SELECT inet_server_addr() AS hostname;
quit
If your PostgreSQL installation is successful, you’ll be connected to the postgres01 server.
3. Now, switch to the postgres01 server, run the following commands to stop the patroni
service, and list
the status of the PostgreSQL clusters.
This step lets you test the PostgreSQL failover.
systemctl stop patroni
patronictl -c /etc/patroni/config.yml list
You can see the state of the postgres01 server changed to stopped, and the new cluster leader is delegated to the postgres03 server.
4. Return to the HAProxy monitoring stats, and you’ll see the postgres01 server is DOWN, while postgres03 is now UP.
Alternatively, run the following patronictl
command to verify the PostgreSQL cluster status.
patronictl -c /etc/patroni/config.yml list
As you can see below, the postgres01 server is no longer in the cluster.
5. Switch back to the client machine, and run the below psql
command to connect to the PostgreSQL server via HAProxy.
psql -h 192.168.5.16 -p 5432 -U postgres
6. Once connected, run the following query to verify the current PostgreSQL server you’re connected to.
SELECT inet_server_addr() AS hostname;
quit
If the failover is successful, you’ll be connected to one of the servers running, which in this case is postgres03.
Conclusion
Embarking on this journey, you immersed yourself in the complexities of ensuring high availability for your PostgreSQL database, employing the powerful combination of Patroni and HAProxy.
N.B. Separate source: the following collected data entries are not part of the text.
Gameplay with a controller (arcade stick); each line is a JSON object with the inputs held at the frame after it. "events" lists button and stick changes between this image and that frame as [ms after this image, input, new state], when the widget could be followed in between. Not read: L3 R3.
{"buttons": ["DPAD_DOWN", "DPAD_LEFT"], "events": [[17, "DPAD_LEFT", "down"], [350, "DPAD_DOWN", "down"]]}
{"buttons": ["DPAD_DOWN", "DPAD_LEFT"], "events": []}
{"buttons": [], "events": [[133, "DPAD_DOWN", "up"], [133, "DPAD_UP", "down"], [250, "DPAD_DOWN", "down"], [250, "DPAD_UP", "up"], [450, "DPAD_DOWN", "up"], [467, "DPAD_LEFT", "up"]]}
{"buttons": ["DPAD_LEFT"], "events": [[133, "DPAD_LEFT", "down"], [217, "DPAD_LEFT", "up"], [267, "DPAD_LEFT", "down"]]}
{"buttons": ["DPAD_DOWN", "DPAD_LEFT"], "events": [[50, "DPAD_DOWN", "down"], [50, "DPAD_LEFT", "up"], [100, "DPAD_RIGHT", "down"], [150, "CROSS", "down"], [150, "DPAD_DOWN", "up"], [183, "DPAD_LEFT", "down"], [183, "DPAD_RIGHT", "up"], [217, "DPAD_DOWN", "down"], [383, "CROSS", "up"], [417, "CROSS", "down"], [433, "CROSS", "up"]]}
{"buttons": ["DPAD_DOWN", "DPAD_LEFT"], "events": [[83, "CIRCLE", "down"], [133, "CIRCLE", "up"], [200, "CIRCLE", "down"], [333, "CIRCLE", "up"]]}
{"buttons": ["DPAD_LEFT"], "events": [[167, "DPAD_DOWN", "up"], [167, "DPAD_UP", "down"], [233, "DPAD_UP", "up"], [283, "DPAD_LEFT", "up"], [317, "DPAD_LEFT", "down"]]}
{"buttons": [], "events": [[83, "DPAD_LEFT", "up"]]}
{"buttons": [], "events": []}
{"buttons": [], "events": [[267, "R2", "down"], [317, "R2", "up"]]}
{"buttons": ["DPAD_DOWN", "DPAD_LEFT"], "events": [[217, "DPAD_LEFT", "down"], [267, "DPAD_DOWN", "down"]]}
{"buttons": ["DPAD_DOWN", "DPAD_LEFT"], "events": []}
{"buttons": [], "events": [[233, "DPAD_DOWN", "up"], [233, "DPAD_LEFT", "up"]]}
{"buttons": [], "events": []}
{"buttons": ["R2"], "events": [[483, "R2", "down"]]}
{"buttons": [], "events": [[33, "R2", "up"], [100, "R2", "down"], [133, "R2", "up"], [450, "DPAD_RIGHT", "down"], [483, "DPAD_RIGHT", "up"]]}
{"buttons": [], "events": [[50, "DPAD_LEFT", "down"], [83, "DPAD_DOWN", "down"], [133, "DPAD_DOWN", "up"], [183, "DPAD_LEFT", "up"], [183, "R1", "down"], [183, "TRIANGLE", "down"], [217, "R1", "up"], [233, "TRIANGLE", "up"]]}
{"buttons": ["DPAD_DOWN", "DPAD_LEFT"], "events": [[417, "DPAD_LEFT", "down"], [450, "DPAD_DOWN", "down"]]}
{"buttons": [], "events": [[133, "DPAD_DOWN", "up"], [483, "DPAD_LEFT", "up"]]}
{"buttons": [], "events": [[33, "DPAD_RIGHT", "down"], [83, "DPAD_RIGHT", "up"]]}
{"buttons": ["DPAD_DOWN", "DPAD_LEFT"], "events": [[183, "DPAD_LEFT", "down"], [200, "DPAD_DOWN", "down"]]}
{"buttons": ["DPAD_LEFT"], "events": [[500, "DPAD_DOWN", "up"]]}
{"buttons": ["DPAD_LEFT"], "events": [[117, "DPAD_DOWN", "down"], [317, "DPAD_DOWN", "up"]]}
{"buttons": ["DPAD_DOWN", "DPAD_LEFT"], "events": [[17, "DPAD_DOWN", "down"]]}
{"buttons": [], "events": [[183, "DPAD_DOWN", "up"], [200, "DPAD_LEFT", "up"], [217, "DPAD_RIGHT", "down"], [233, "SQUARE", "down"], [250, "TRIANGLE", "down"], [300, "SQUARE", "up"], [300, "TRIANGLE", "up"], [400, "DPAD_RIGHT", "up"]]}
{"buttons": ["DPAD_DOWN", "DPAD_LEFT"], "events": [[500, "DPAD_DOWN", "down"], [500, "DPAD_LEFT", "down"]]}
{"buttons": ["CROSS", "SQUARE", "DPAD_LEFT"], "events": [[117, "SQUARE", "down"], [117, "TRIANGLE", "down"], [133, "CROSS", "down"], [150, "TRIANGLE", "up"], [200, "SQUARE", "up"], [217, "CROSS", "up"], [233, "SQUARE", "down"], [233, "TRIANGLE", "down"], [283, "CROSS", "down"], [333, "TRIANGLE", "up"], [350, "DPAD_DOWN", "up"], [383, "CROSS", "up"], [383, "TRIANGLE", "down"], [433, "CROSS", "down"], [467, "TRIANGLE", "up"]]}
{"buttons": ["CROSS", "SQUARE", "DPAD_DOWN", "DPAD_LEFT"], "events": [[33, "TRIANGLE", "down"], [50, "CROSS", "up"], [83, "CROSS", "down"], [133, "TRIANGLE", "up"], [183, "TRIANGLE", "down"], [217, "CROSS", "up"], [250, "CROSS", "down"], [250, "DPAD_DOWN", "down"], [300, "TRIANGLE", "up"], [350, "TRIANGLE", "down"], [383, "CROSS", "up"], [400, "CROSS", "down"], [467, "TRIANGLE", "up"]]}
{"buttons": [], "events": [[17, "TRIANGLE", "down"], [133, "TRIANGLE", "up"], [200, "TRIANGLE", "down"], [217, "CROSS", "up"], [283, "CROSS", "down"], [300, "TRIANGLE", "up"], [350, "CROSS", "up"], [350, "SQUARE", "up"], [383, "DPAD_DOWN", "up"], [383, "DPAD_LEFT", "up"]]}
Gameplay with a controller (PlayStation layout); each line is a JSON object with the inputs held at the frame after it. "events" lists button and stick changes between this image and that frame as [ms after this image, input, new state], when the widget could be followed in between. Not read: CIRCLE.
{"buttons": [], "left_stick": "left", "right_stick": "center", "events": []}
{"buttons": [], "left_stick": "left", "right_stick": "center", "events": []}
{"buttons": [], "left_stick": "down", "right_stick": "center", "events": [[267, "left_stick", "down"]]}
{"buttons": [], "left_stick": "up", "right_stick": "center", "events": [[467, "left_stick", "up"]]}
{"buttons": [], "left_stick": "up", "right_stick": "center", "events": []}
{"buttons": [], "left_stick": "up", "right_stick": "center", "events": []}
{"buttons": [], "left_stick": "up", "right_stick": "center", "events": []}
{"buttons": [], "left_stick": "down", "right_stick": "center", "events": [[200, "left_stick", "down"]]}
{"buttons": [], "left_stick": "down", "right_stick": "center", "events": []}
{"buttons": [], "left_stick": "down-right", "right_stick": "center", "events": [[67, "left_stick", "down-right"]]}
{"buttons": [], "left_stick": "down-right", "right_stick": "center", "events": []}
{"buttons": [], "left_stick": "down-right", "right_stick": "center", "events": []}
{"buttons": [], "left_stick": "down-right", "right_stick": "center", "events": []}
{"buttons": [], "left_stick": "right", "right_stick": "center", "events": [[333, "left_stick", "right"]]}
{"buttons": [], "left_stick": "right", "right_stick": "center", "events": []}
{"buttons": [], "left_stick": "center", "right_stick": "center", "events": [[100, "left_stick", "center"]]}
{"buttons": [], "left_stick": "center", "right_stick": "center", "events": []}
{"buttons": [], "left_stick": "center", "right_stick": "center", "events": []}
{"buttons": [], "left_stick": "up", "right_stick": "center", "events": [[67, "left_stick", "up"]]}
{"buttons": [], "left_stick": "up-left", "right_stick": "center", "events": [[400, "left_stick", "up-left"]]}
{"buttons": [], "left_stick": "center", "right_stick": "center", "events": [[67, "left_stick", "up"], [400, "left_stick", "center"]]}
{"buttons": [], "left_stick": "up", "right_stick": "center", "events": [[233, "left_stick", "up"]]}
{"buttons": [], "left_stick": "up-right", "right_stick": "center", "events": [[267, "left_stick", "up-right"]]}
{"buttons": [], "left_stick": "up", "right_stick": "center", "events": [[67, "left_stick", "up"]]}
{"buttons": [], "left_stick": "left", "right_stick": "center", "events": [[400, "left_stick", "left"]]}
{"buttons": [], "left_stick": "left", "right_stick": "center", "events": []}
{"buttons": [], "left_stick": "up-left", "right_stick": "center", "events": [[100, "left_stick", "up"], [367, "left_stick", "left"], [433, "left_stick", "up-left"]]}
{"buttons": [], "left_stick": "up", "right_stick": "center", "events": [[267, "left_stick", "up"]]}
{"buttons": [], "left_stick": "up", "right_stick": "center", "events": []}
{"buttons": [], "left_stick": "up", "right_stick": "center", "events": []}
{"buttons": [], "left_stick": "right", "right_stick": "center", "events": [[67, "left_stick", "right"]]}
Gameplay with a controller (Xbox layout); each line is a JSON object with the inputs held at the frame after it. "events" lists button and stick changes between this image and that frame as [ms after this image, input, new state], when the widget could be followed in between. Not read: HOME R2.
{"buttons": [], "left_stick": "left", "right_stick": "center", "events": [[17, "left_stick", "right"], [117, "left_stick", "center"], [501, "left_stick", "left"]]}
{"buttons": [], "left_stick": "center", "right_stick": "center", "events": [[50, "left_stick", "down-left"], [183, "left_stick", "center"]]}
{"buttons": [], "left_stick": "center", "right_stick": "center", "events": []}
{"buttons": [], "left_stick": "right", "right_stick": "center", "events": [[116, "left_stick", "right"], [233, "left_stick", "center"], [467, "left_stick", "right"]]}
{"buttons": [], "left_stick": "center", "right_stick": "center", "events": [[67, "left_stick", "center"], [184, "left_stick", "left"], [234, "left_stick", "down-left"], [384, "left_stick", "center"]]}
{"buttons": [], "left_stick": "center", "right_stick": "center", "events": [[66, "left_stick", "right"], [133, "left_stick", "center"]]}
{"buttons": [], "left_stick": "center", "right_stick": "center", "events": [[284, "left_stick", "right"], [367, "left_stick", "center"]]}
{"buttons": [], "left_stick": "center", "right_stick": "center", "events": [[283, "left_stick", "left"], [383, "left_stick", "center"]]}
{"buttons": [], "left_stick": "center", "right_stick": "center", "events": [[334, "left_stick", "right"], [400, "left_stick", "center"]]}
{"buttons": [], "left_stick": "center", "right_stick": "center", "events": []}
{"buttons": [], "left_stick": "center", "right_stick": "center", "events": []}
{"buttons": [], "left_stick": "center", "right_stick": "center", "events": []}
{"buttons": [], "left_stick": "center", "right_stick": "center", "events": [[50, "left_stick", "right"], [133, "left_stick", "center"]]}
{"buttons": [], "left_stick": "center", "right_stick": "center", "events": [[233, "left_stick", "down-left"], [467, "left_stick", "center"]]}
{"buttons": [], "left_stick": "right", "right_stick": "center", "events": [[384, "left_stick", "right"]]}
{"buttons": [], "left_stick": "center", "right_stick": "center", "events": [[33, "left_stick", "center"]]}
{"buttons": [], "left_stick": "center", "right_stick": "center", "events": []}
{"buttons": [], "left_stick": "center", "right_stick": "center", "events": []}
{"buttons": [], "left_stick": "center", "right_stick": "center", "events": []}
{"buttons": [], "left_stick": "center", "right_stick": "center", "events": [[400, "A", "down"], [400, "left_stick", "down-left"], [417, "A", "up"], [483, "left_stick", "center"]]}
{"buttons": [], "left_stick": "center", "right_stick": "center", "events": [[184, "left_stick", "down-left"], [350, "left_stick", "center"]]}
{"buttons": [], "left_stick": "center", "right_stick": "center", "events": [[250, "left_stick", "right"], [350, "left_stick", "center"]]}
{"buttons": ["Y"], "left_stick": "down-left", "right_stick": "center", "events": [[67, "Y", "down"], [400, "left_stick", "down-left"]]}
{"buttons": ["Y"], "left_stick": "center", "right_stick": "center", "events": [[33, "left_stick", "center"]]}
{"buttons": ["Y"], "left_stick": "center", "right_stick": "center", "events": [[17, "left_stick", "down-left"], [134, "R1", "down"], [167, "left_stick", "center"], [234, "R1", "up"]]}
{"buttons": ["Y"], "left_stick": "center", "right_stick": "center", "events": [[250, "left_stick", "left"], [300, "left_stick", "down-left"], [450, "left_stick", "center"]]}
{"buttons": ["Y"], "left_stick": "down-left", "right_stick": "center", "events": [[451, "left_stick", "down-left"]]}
Navigating seamlessly through the setup stages of PostgreSQL and Patroni, you adeptly handled the nuances of configuring the etcd server.
Your orchestration skills came to the forefront as you built a resilient PostgreSQL cluster with Patroni and fine-tuned the art of load balancing using HAProxy. The culmination of this high-stakes adventure was the thorough testing of your PostgreSQL cluster’s failover capabilities.
Consider expanding your expertise as you reflect on your achievements in establishing a robust and fault-tolerant PostgreSQL environment. Why not explore implementing Patroni with Kubernetes for a more dynamic environment? Or delve into the intricacies of setting up PostgreSQL High Availability across multiple data centers?